Southern Alberta has a colourful electoral history—people in the Crowsnest elected communists in the 1930s—but for a few decades the region has been solidly Conservative or Wildrose blue. Lethbridge is the exception, with Liberals holding Lethbridge-East from 1993 to 2011, and the NDP’s Shannon Phillips representing Lethbridge-West since 2015 (and widely expected to hold the seat in 2023).
Livingstone-Macleod: Cracks in a conservative stronghold
Main candidates in 2023:
– UCP: Chelsae Petrovic is the mayor of Claresholm and a former nurse.
– NDP: Kevin Van Tighem is a biologist, former Banff National Park superintendent, writer and former Alberta Views columnist.
This riding extends from High River in the north to Waterton Lakes in the south, with the Rockies forming its western edge and the Blood Reserve running down its right. One-time local MLA and Wildrose leader Danielle Smith famously crossed the floor in 2014 and subsequently lost her PC nomination race here. Voters stuck with Wildrose in 2015. In 2019, with new boundaries and with conservatives briefly reunited, Tim Hortons franchisee Roger Reid won the riding for the UCP over rancher and NDP candidate Cam Gardner (71 per cent vs. 21 per cent).
Things may be changing. Just a short walk south of the diner owned by now-premier Smith in High River is the town library, which on the night of November 29, 2022, saw its meeting room overflowing with NDP supporters. Many declared they were former conservative voters. This might seem surprising. But the Kenney government’s attempt to reinstate open- pit coal mining in the eastern slopes was fiercely opposed by local ranchers and town dwellers alike (also: Corb Lund). After Reid said he wouldn’t run again, Nadine Wellwood was acclaimed for the UCP. She was then promptly disqualified by her own party for equating vaccine passports with the Nazis and expressing support for Vladimir Putin. Reid said he wouldn’t vote for her. Even the founder of the far-right Take Back Alberta denounced Wellwood: “We can’t begin praising tin pot dictators.” Claresholm mayor Chelsae Petrovic eventually won a new, contested UCP nomination race.
The NDP has an active and organized local constituency and a strong candidate in Kevin Van Tighem. Resentment about the UCP’s coal plan continues to smoulder, with Smith in late 2022 refusing to specify whether she supported new or expanded coal mines, saying only: “I’ll meet with the involved ministers and discuss all the available options.” Poll aggregator 338 is calling Livingstone-Macleod a “safe” UCP seat. But that party seems to be trying as hard as possible to give conservatives in the area a reason to make a statement in 2023—to vote NDP perhaps, or just to stay home.
Lethbridge-East: Could this riding flip again?
Main candidates in 2023:
– NDP: Rob Miyashiro is a two-term Lethbridge city councillor.
– UCP: Nathan Neudorf is the incumbent MLA and a deputy premier. He formerly worked in commercial construction.
Lethbridge-East stretches from the city’s northern edge to its southern outskirts and from downtown to the east industrial fringe.
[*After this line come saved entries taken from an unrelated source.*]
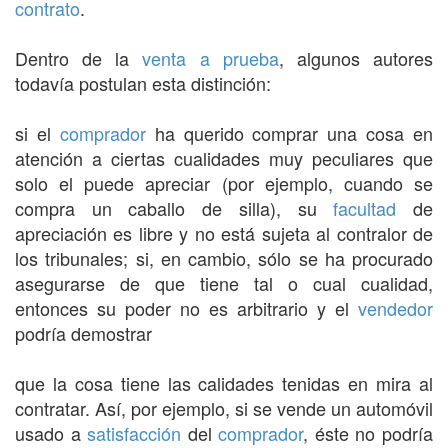
contrato
.
Dentro de la
venta a prueba
, algunos autores
todavía postulan esta distinción:
si el
comprador
ha querido comprar una cosa en
atención a ciertas cualidades muy peculiares que
solo el puede apreciar (por ejemplo, cuando se
compra un caballo de silla), su
facultad
de
apreciación es libre y no está sujeta al contralor de
los tribunales; si, en cambio, sólo se ha procurado
asegurarse de que tiene tal o cual cualidad,
entonces su poder no es arbitrario y el
vendedor
podría demostrar
que la cosa tiene las calidades tenidas en mira al
contratar. Así, por ejemplo, si se vende un automóvil
usado a
satisfacción
del
comprador
, éste no podría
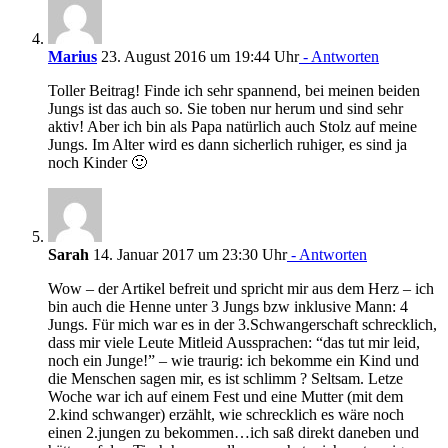
Marius
23. August 2016 um 19:44 Uhr
- Antworten
Toller Beitrag! Finde ich sehr spannend, bei meinen beiden
Jungs ist das auch so. Sie toben nur herum und sind sehr
aktiv! Aber ich bin als Papa natürlich auch Stolz auf meine
Jungs. Im Alter wird es dann sicherlich ruhiger, es sind ja
noch Kinder 🙂
Sarah
14. Januar 2017 um 23:30 Uhr
- Antworten
Wow – der Artikel befreit und spricht mir aus dem Herz – ich
bin auch die Henne unter 3 Jungs bzw inklusive Mann: 4
Jungs. Für mich war es in der 3.Schwangerschaft schrecklich,
dass mir viele Leute Mitleid Aussprachen: “das tut mir leid,
noch ein Junge!” – wie traurig: ich bekomme ein Kind und
die Menschen sagen mir, es ist schlimm ? Seltsam. Letze
Woche war ich auf einem Fest und eine Mutter (mit dem
2.kind schwanger) erzählt, wie schrecklich es wäre noch
einen 2.jungen zu bekommen…ich saß direkt daneben und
Like a typical Alberta riding, it has old and new communities and lots of commercial activity. But it’s notable for its independence from oil and gas. The average riding in Alberta has four times as much employment in energy as Lethbridge-East does, which in turn has twice as many manufacturing jobs per capita. Big employers here include Sunrise Poultry, Southland Trailers, Kawneer (windows and doors) and Cavendish Farms, McCain and PepsiCo (fries, fries and Doritos, respectively). Concerns about oil and gas and “just transitions” don’t resonate the same way in Lethbridge-East. With food-processing instead so vital, the UCP government announced in 2021 it would spend almost a billion dollars on irrigation canals to expand the 4.2-million acres of farmland east of the riding in what is branded as “Canada’s premier food corridor.”
Oil and gas concerns don’t resonate the same way here.
The race to represent the NDP was hotly contested. Rob Miyashiro won against three other candidates. MLA Nathan Neudorf was then named by Danielle Smith as Infrastructure Minister and one of two deputy premiers—an indication, perhaps, that he needs all the extra profile he can get.